Late Chrysanthemums (晩菊, Bangiku) is a 1954 Japanese drama film directed by Mikio Naruse and starring Haruko Sugimura, Chikako Hosokawa, Yūko Mochizuki and Sadako Sawamura. It was written by Sumie Tanaka, based on three short stories by Fumiko Hayashi, and follows four retired geisha and their struggles to persevere in post World War II Tokyo.

==Plot==
Late Chrysanthemums interweaves the lives of four retired geisha, Kin, Tamae, Tomi and Nobu, over a period of four successive days. Kin is a moneylender and a merciless businesswoman, who is insistent upon being repaid by her former geisha sisters Tamae, Tomi and Nobu. Her financial advisor Itaya tries to convince her to buy land in the countryside, as prices are constantly rising.

Tamae and Tomi, both widows, live together. Tamae is plagued by migraines, and as a result, unable to work as frequently as she would like to as a maid in a hotel. She is also unhappy with her son Kiyoshi's relationship with an older mistress, who pays him for being at her service. Tomi is unable to repay her debts as a result of her addiction to gambling. She laments her daughter Sachiko's upcoming marriage to an older man and tries to persuade her against it. Nobu runs a restaurant with her husband, which is frequented by the other women.

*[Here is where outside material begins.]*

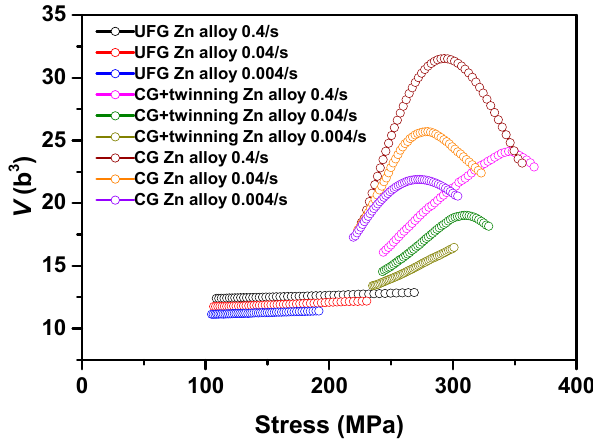
σ − σ V − H curves of UFG curves of UFG/CG+twinning/CG Zn alloys during holding time. Figure 8. V H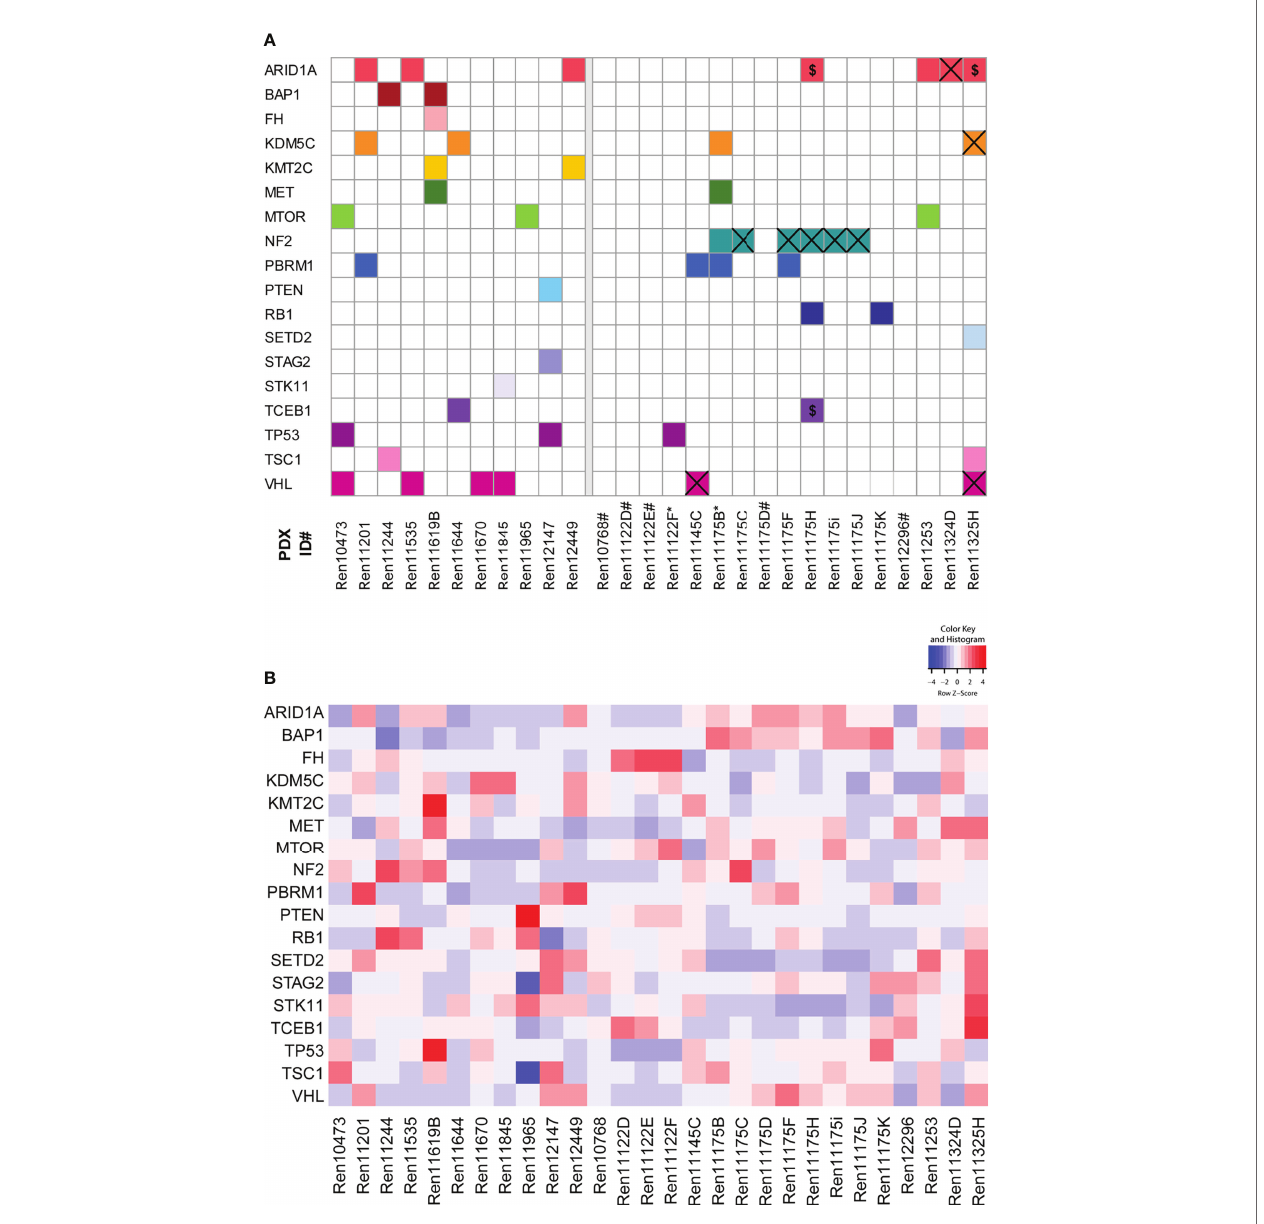
FIGURE 2 | Somatic mutation analysis in RCC PDX models and expression of mutated genes. (A) Using RNA sequencing data, 31 genes that are frequently mutated in RCC were analyzed for somatic mutations. The matrix includes those variants in 18 genes either not included in gnomAD 3.1 or had allele frequencies below 0.0001. The panels separate the models by the tissue source site of their primary tumors and metastases (left: Magdeburg, right: Tübingen). For the Tübingen cases, mutation data from NGS panel sequencing of the primary tumors were also available (except for those marked with *). Overlapping mutations detected in both the primary tumor and the PDX model are highlighted by a cross. $: Variants with low coverage in the primary tumors. #: No somatic mutation found. (B) Gene expression of the 18 mutated candidate genes described in (A)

Seki, a former customer of Kin, who was sent to prison after he had attempted to kill her and commit suicide, tries to borrow money from her, but is quickly turned away. Kin becomes excited though when she hears that ex-soldier Tabe, her former patron and lover, is returning. To her disappointment, Tabe wants to borrow her money as well. She rejects his request and burns his photograph to erase all remaining memories.

Tamae and Tomi are eventually left alone when Kiyoshi leaves for Hokkaido for a job and Sachiko moves in with her future husband. Kin hears from Nobu that Seki was arrested for a money-related crime, but shrugs it off. She enters the train with Itaya to inspect property in the countryside which she considers buying.

==Cast==
- Haruko Sugimura as Kin
- Chikako Hosokawa as Tamae
- Yūko Mochizuki as Tomi
- Sadako Sawamura as Nobu
- Ken Uehara as Tabe
- Hiroshi Koizumi as Kiyoshi
- Ineko Arima as Sachiko
- Bontarō Miake as Seki
- Sonosuke Sawamura as Sentarō
- Daisuke Katō as Itaya

==Literary source==
Late Chrysanthemums is based on Fumiko Hayashi's short stories Bangiku (Late Chrysanthemum, 1948), Shirasagi (1949) and Suisen (Narcissus, 1949). The story Bangiku, on which the episode about the character Kin is based, has been translated into English by Lane Dunlop and is available in the anthology A Late Chrysanthemum: Twenty-One Stories from the Japanese. Narcissus, which inspired the episode with Tamae and Kiyoshi, has been translated by Joan E. Ericson and is included in her book Be a Woman: Hayashi Fumiko and Modern Japanese Women's Literature.

==Reception==
Late Chrysanthemums ranked #7 in Kinema Junpos list of the ten best Japanese films of 1954, but also met with reservations. Critics Heiichi Sugimoto and Shinbi Iida acknowledged the characterisation of the female protagonists, which exceeded the stereotypes of films of the time, and the performances of the principal cast (Haruko Sugimura, usually cast in supporting roles, has one of her few starring roles in this film), but faulted a lack of psychological depth compared to Hayashi's original stories.

In retrospect, Late Chrysanthemums is often considered one of Naruse's finest works. In his 2006 review in the Chicago Reader, Jonathan Rosenbaum titled the film a "masterpiece", pointing out its "energy and vivid portraiture". Keith Uhlich of Slant magazine awarded the film a full four stars and called it "Naruse's most perfect film".

==Awards==
- Blue Ribbon Award for Best Supporting Actress Yūko Mochizuki

==Legacy==
Late Chrysanthemums was screened at the Berkeley Art Museum and Pacific Film Archive in 1985, the Museum of Modern Art in 1985, the Harvard Film Archive in 2005 and the Gene Siskel Film Center in 2006.

==Home media==
Late Chrysanthemums was released on DVD by the British Film Institute in 2007 and by Toho in 2021.